In the Book Lover's Library, Mr. H. B. Wheatley has dedicated two or three volumes to the topic of forming and cataloguing a library. The object of these technical undertakings is clearer, perhaps, than their general utility; for, as a rule, a man likes to follow his own plan, and scarcely two normal collections of the average kind resemble one another, or are susceptible of similar treatment. The idea broached by Mr. Wheatley was, of course, not a new one. Gabriel Naude, librarian to Cardinal Mazarin, and subsequently keeper of the Royal Collection, printed a sketch of what in his opinion was necessary to constitute a library, and this our Evelyn put into an English dress in 1661, and dedicated to Lord Clarendon. The plan of Naude was naturally that of a Frenchman accustomed to extensive assemblages of literary monuments, and was not suited to the English taste, unless it might be in the case of a rich nobleman, to whom space and cost were alike indifferent. It was not likely to meet with adoption even by Evelyn himself, of whose acquisitions we know enough to judge that he followed his own personal sentiments rather than professional or technical advice. It rarely occurs that in the less ambitious types of library there are any bibliographical details likely to prove serviceable to the public; and the extent of knowledge gained by the owner in the course of his own experience should suffice to qualify him to become, where time is presumably not an object, his own cataloguer. For all that can be required is a hand-list on the scale of the Douce or Malone separate catalogues, where a title seldom occupies more than a single line. Plentiful illustrations of our meaning will be found by any one who opens the Grenville or Huth Catalogue, and perceives the wide discrepancy between the essential information and the descriptive and critical accounts. The primary motive in drawing up a view of the contents of ninety-nine libraries out of a hundred is the facilitation of reference, combined with an excusable personal pride; but a great deal of repetition and redundancy and useless expense are incurred by the literal transcript of the titles of books more or less familiar to all who are interested in them.

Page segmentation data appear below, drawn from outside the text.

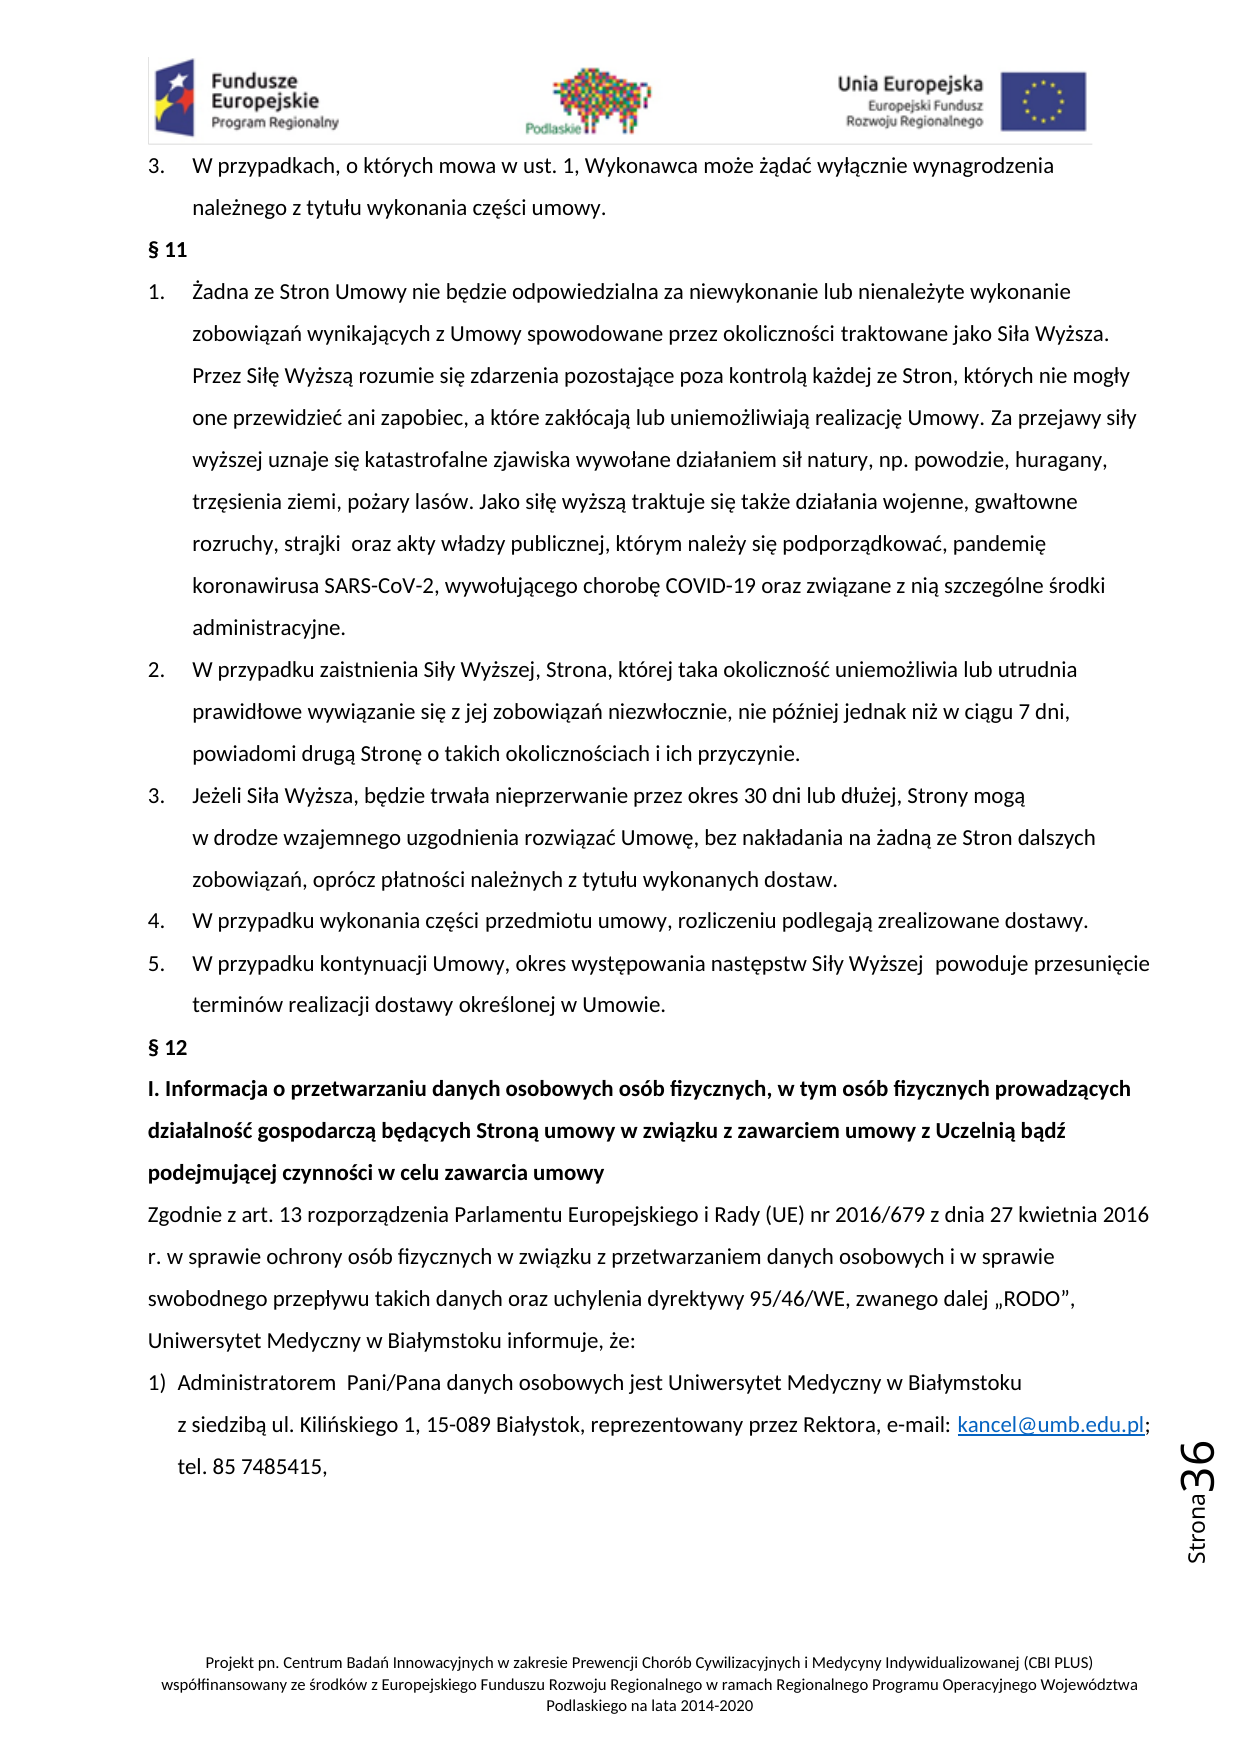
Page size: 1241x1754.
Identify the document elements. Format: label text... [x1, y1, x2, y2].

text Zgodnie z art. 13 rozporządzenia Parlamentu Europejskiego i Rady (UE) nr 2016/679 z dnia 27 kwietnia 2016 r. w sprawie ochrony osób fizycznych w związku z przetwarzaniem danych osobowych i w sprawie swobodnego przepływu takich danych oraz uchylenia dyrektywy 95/46/WE, zwanego dalej „RODO”, Uniwersytet Medyczny w Białymstoku informuje, że: [148, 1201, 1152, 1354]
text 3. W przypadkach, o których mowa w ust. 1, Wykonawca może żądać wyłącznie wynagrodzenia należnego z tytułu wykonania części umowy. [148, 151, 1152, 221]
text 4. W przypadku wykonania części przedmiotu umowy, rozliczeniu podlegają zrealizowane dostawy. [148, 907, 1152, 935]
text 5. W przypadku kontynuacji Umowy, okres występowania następstw Siły Wyższej powoduje przesunięcie terminów realizacji dostawy określonej w Umowie. [148, 949, 1152, 1019]
picture [147, 57, 1093, 146]
text 3. Jeżeli Siła Wyższa, będzie trwała nieprzerwanie przez okres 30 dni lub dłużej, Strony mogą w drodze wzajemnego uzgodnienia rozwiązać Umowę, bez nakładania na żadną ze Stron dalszych zobowiązań, oprócz płatności należnych z tytułu wykonanych dostaw. [148, 781, 1152, 893]
text I. Informacja o przetwarzaniu danych osobowych osób fizycznych, w tym osób fizycznych prowadzących działalność gospodarczą będących Stroną umowy w związku z zawarciem umowy z Uczelnią bądź podejmującej czynności w celu zawarcia umowy [148, 1074, 1152, 1187]
text § 11 [148, 235, 1152, 263]
list Administratorem Pani/Pana danych osobowych jest Uniwersytet Medyczny w Białymstoku z siedzibą ul. Kilińskiego 1, 15-089 Białystok, reprezentowany przez Rektora, e-mail: kancel@umb.edu.pl; tel. 85 7485415, [148, 1368, 1152, 1480]
text 1. Żadna ze Stron Umowy nie będzie odpowiedzialna za niewykonanie lub nienależyte wykonanie zobowiązań wynikających z Umowy spowodowane przez okoliczności traktowane jako Siła Wyższa. Przez Siłę Wyższą rozumie się zdarzenia pozostające poza kontrolą każdej ze Stron, których nie mogły one przewidzieć ani zapobiec, a które zakłócają lub uniemożliwiają realizację Umowy. Za przejawy siły wyższej uznaje się katastrofalne zjawiska wywołane działaniem sił natury, np. powodzie, huragany, trzęsienia ziemi, pożary lasów. Jako siłę wyższą traktuje się także działania wojenne, gwałtowne rozruchy, strajki oraz akty władzy publicznej, którym należy się podporządkować, pandemię koronawirusa SARS-CoV-2, wywołującego chorobę COVID-19 oraz związane z nią szczególne środki administracyjne. [148, 277, 1152, 641]
text § 12 [148, 1033, 1152, 1061]
text 2. W przypadku zaistnienia Siły Wyższej, Strona, której taka okoliczność uniemożliwia lub utrudnia prawidłowe wywiązanie się z jej zobowiązań niezwłocznie, nie później jednak niż w ciągu 7 dni, powiadomi drugą Stronę o takich okolicznościach i ich przyczynie. [148, 655, 1152, 767]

A very heavy proportion of the Early English entries in the Huth Catalogue are duplicates of those in the writer's Collections, and the same would be the case if the long-expected book on the Britwell heirlooms were to make its appearance. It would be, to a large extent, bis cocta.
In a private catalogue detailed explanation is required in the interest of bibliography, only where (i.) the owner happens to possess an unrecorded book; or (ii.) an unknown impression; or (iii.) a variant copy. Defects in important items should be particularised; in others the word imperfect is sufficient; and it is best to indicate from what source they have come to the immediate repository. Take a few instances:—
Reynard the Fox, 1st edit. The Inglis copy. Folio, W. Caxton, Westminster, 1481.
Hannay (Patrick), Poems. The Huth copy. 8vo, London, 1622.
Holinshed (Raphael), Chronicles, 2 vols. The Sunderland copy. Wants the plan of Edinburgh Castle. Folio, London, 1577.